What works in practice:
- 🎯 Everyone knows their role — sounds obvious, but in many clubs everyone does a bit of everything and nobody does anything well
- 🗣️ Talk to them — not on the WhatsApp group, in person. A 10-minute conversation per week is worth more than 50 messages
- 🙏 Say thank you — in front of others. It costs nothing
- 📱 Give them tools — nobody wants to spend their Sunday filling in spreadsheets. If there's an easier way, give it to them
The biggest threat to an amateur club isn't lack of money. It's losing the volunteer who runs the office and who nobody ever thanked.
🏟️ Pitches and equipment: pure logistics
If the pitch is council-owned (and at most clubs it is), you know what that means: shared schedules, agreements that need renewing, and that shower that never gets fixed.
- 📅 Pitch calendar — who trains where and when. Without this, there are conflicts every week
- 🤝 Council agreement — renew it before it expires, not after
- ⚽ Equipment — knowing how many usable footballs you have avoids the embarrassment of borrowing from the club next door
💡 Tip
A shared pitch calendar is one of the simplest things to set up and one of the biggest headache-savers. Try it.
📢 Communication, where trust is built
You know that parent who turns up furious because they didn't know training changed time? Or that sponsor who doesn't renew because they "never know what's happening at the club"?
Communication isn't a luxury, it's what separates a club that works from a club that people trust.
- 👨👩👧 Parents — they want one simple thing: to know what's going on. Schedules, squad lists, changes
- ⚽ Players — if they're 15, they deserve to be told things directly too
- 🏢 Sponsors — give them visibility. Send a report once a quarter. They stay, you win
- 🏛️ Council — show the club is active. Invite them to tournaments. It makes renewing the agreement easier
💡 The rule is simple
If parents need to call you to find out when training is, you've already failed.

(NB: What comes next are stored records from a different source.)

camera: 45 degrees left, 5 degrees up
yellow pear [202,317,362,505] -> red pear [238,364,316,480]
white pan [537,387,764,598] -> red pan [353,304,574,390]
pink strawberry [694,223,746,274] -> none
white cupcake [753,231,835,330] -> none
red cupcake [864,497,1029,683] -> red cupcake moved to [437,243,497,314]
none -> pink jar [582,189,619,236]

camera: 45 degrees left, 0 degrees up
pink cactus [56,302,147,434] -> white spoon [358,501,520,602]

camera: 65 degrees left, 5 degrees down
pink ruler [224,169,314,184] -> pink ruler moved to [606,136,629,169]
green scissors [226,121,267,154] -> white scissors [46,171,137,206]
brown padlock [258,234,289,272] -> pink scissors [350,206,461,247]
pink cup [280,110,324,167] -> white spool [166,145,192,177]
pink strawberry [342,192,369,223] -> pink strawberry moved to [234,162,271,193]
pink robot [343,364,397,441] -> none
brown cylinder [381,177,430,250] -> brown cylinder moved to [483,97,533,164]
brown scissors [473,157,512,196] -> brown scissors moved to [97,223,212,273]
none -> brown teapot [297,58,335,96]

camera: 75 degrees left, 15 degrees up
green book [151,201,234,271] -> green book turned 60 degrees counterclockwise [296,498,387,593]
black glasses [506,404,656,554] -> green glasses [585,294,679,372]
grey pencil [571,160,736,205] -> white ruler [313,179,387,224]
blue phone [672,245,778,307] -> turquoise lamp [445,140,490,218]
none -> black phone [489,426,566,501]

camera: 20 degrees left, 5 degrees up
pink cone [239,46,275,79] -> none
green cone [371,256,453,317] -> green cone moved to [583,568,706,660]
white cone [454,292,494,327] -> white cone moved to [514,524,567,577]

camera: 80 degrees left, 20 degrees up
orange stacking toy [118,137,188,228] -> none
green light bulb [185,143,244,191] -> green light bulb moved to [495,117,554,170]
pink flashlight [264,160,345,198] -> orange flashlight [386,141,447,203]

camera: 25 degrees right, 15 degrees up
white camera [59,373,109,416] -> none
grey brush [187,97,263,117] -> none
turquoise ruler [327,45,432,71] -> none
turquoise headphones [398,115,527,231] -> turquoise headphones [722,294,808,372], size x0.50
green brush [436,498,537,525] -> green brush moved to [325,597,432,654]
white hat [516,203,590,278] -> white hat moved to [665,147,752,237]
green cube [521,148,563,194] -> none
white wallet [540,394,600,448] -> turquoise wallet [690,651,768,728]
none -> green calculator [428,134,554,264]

Information should arrive before the question.
🛠️ So how do I bring all this together?
Six areas sounds like a lot. But look closely: the problem is always the same, information scattered everywhere.
❌ Today
Attendance in a notebook, dues in the treasurer's head, training in the coach's Excel, squad lists on WhatsApp
✅ With organization
Everything in one place. Anyone can access it. The coach leaves, the data stays. The treasurer goes on holiday, the club survives.
💡 Tip
Two articles that complement this one: What to look for in management software and How to ditch Excel and WhatsApp
📌 The checklist: print it and stick it on the clubhouse wall
Before the season:
- ☐ Budget approved (even a simple one)
- ☐ Coaches with up-to-date licenses
- ☐ Federation registrations done on time
- ☐ Insurance active for everyone
- ☐ Pitches secured and schedules set
- ☐ At least a rough season plan
Every month:
- ☐ Attendance recorded (not made up after the fact)
- ☐ Fees checked: who paid, who didn't
- ☐ A conversation with the technical coordinator
- ☐ Medical records up to date
- ☐ Parents know what's going on
End of season:
- ☐ Accounts presented at the AGM
- ☐ Every coach has received feedback
- ☐ You're already thinking about next season (not in August)
You don't need to do everything yourself. You need to make sure everything gets done, and create the conditions for the right people to do it.
A well-managed club isn't the one with the most money. It's the one that still works when the chairman goes on holiday.